To perform the lowering, each Trace operation implements to_flat_ir(), which generates a subgraph with one or more FlatIR operations.

Here’s a snippet for how you might implement tanh (the actual implementation differs, but this is good enough for a conceptual understanding):

1def to_flat_ir(self, inputs, outputs):
2    from tripy.flat_ir.ops import TanhOp
3
4    TanhOp.build(inputs, outputs)

Wait a second - what’s happening here? The function doesn’t return anything; in fact, it doesn’t appear to be doing anything at all!

The way this works is as follows: when we call to_flat_ir() we provide input and output FlatIRTensors. to_flat_ir() is responsible for generating a subgraph of FlatIR operations that bind to these inputs and outputs. The BaseFlatIROp build function updates the producer of the output tensors, meaning that just building a FlatIR operation is enough to add it to the subgraph. Once this binding is done, we take the resulting subgraph and inline it into the FlatIR, remapping the I/O tensors to those that already exist in the FlatIR.

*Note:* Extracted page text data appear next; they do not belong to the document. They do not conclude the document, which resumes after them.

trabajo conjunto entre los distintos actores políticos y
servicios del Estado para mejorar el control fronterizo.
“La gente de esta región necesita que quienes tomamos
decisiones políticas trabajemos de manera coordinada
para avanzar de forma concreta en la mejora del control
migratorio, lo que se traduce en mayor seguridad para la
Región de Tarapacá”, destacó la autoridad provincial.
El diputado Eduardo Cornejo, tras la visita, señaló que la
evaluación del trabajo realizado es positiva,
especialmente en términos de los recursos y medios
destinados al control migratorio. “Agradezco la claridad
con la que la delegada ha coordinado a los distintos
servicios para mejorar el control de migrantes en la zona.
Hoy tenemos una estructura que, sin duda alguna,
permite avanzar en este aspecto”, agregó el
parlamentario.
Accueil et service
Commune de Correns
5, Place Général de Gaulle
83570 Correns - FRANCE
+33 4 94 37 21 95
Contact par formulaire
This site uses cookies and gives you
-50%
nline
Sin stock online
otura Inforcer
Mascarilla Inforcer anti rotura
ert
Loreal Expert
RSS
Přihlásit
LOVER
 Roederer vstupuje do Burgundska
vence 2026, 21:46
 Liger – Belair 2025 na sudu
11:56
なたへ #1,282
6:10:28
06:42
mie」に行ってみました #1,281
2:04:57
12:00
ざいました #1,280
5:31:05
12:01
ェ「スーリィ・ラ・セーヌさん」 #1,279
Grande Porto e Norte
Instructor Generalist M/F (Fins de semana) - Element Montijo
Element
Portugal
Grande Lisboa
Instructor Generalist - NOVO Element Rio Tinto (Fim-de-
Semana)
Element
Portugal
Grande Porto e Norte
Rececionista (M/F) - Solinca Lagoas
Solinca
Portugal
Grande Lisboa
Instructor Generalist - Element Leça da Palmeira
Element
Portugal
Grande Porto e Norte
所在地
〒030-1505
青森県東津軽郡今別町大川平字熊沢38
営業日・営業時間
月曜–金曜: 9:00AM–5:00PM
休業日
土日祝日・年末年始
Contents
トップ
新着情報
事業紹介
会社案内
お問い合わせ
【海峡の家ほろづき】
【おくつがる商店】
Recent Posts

Here’s the textual representation for the FlatIR from our example; you’ll notice that we have more operations now than we did in the trace:

Main Function:
inputs:
t117: [rank=(1), shape=([2]), dtype=(int32), loc=(gpu:0)] = ConstantOp(data=[2, 3])
t118: [rank=(0), shape=([]), dtype=(float32), loc=(gpu:0)] = ConstantOp()
t119: [rank=(2), dtype=(float32), loc=(gpu:0)] = DynamicBroadcastOp(t118, t117, broadcast_dim=[])
t121: [rank=(2), dtype=(float32), loc=(gpu:0)] = TanhOp(t119)
outputs:
    t121: [rank=(2), dtype=(float32), loc=(gpu:0)]

Lowering To MLIR

Our final translation step is to go from FlatIR into MLIR.

Similar to Trace operations, FlatIR operations implement to_mlir() which generates MLIR operations. Unlike Trace operations, this is always a 1:1 mapping.

Here’s a snippet for how tanh() is implemented:

1def to_mlir(self, operands):
2    return [stablehlo.TanhOp(*operands)]

There’s not much more to explain here, so let’s go right to the textual representation:

module @outs_t121_17 {
  func.func @main() -> tensor<?x?xf32> {
    %c = stablehlo.constant dense<[2, 3]> : tensor<2xi32>
    %cst = stablehlo.constant dense<5.000000e-01> : tensor<f32>
    %0 = stablehlo.dynamic_broadcast_in_dim %cst, %c, dims = [] : (tensor<f32>, tensor<2xi32>) -> tensor<?x?xf32>
    %1 = stablehlo.tanh %0 : tensor<?x?xf32>
    return %1 : tensor<?x?xf32>
  }
}

Compilation

Once we have the complete MLIR representation, we then compile it to an executable using the MLIR-TRT compiler.

Execution

Finally, we use the MLIR-TRT executor to launch the executable and retrieve the output tensors. The executable returns memrefs which we then wrap in Tripy frontend tripy.Tensors.